Или заведет разговор о старом князе Гурамишвили, который состоял в каком-то отдаленном и очень сложном родстве с поэтом Давидом Гурамишвили и жил у них в деревне, в барском особняке, в те еще незапамятные времена, когда сам дед Ларион был «патара бичи». Мы изнывали от вежливой тоски, но удрать не смели, боясь оскорбить старого человека, которого сами же и вызвали на разговор. Давид Гурамишвили, господи боже мой! А нам нужно обмануть собаку. Эх, дед, дед…
Тогда мы додумались до книг. Врат додумался, светлая голова. Витька только скривился презрительно, услышав о книгах — читать он не очень любил, — и продолжал осаждать деда Лариона, надеясь, что тот сам когда-нибудь набредет на нужную тему. Но мы с братом загорелись: ну как же, книги, о-о-о! И напрасно. Чего ради ползал я в страхе перед Сашкой Золотарем, вымаливая то, что мне нужно. Чего ради заворачивал я эти книги в газету, чтобы не дай бог не запачкать, мыл руки, прежде чем к ним прикоснуться, терял драгоценное время, бережно перелистывая страницы. Книги у Сашки были старые, дореволюционные еще. Роскошные книги с роскошными картинками, переложенными папиросной бумагой, с ятями, фитами, бесчисленными твердыми знаками, которые только мешали читать быстро. «Многия», «Оне»… Я научился проглатывать толстенный роман за один день, не упуская при этом ничего существенного, но уж, конечно, было не до любования красотами старинного стиля и древней грамматики. Сашка был жесток. Он давал книжку на два дня, а прочесть нужно было обоим, мне и брату. Острый братов глаз мог заметить что-нибудь такое, что сам я пропущу. Я признал это и, единственно, присвоил себе право читать первым. Хаггард, Буссепар, Саббатини, Купер, Майн Рид, Густав Эмар, Стивенсон, Дефо, Жюль Верн… Вся приключенческая классика прошла через наши руки — библиотека у Сашки была превосходная, что и говорить. Похождения на суше, на море, в воздухе, в пампасах, в лесу, в горах, на Луне и под водой… И ничего. Ну ничегошеньки, ровным счетом!
«…Когда я выследил места, где они обыкновенно собирались, то приметил следующую вещь: если они были на горе, а я появлялся под ними в долине, все стадо в испуге кидалось прочь от меня; но если случалось, что я был на горе, а козы паслись в долине, тогда они не замечали меня. Это привело меня к заключению, что глаза этих животных не приспособлены для смотрения вверх и что, следовательно, они часто не видят того, что над ними».
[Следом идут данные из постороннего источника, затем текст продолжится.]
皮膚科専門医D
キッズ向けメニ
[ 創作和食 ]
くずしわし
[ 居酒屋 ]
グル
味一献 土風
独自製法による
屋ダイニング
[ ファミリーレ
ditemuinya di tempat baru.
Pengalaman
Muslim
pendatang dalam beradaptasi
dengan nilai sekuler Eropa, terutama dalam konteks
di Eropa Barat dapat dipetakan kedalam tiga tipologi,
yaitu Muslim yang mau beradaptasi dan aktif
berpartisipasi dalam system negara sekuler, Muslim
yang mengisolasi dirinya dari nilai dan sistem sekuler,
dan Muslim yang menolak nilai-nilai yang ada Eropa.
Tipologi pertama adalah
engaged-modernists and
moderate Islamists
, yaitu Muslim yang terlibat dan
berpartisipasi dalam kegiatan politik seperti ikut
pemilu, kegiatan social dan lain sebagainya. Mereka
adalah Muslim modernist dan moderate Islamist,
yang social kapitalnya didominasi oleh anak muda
Как же я раньше не замечал, какую ерунду болтает Робинзон Крузо? При чем здесь верх и низ, при чем здесь устройство глаз! Ночью в саду собака нас вообще видеть не может. Она нас слышит, она нас чует носом, нюхом. Так не все ли равно, на горе мы или под горой?
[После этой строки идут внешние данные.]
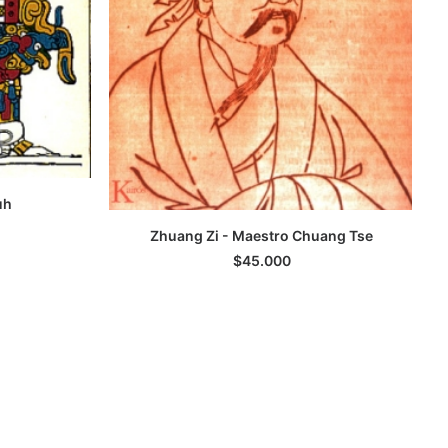
uh
Zhuang Zi - Maestro Chuang Tse
LEER MÁS
$
45.000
«Ункас, осторожно пригибаясь к земле, стал подходить к оленю. Когда молодой могиканин очутился всего в нескольких ярдах от кустов и зарослей трав, он бесшумно приложил к тетиве стрелу. Рога шевельнулись; казалось, их обладатель почуял в воздухе близость опасности. Еще секунда — и тетива зазвенела. Стрела блеснула в воздухе. Раненое животное выскочило из ветвей и нагнуло голову, грозя нанести удар скрытому врагу».
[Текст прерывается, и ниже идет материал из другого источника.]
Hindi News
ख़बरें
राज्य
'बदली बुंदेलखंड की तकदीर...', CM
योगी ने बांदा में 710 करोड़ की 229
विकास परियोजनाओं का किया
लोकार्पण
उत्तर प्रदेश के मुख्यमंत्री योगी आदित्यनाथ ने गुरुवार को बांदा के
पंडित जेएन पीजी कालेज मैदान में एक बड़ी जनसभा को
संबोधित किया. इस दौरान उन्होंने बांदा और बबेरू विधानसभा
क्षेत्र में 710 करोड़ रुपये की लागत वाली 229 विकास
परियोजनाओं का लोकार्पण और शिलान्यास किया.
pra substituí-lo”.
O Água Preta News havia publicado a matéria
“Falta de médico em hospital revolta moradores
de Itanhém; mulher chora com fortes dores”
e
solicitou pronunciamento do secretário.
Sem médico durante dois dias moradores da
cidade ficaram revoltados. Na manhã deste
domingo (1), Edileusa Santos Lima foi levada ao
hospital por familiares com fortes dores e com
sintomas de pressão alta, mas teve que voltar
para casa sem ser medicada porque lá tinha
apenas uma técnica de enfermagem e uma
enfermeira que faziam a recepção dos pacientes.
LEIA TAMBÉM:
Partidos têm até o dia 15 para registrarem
Да господи, и этот тоже! Ну на кой леший нам осторожно пригибаться к земле, если нас и без того не видно. Ночь же! Мы тоже умеем бесшумно ходить: мы крадемся босиком, ничто не скрипнет, не треснет под ногами, легкий шорох травы неразличим за два метра, его нельзя считать шумом, так, наверное, и индейцы шумят. И все-таки собака нас чует и слышит! Не может быть, чтобы у диких зверей нюх был хуже, чем у собаки. Никогда я этому не поверю. Просто индейцы знают какой-то секрет, а Купер не знает. Нужно пойти и спросить у человека, который знает, у охотника. У Сашкиного отца, например, полковника Золотарева. Он-то охотник, у него четыре ружья, и каждую неделю он ездит на охоту со своими сослуживцами. У Сашки полон дом фазаньих и дрофиных крыльев, лисьих и джейраньих шкурок, даже высушенная волчья голова. Он должен знать: и он не догадается, зачем нам это нужно; и он скажет, потому что он простой веселый мужик, не то что Сашка-задавака или его высокомерная мать, которая нас дальше прихожей не пускает.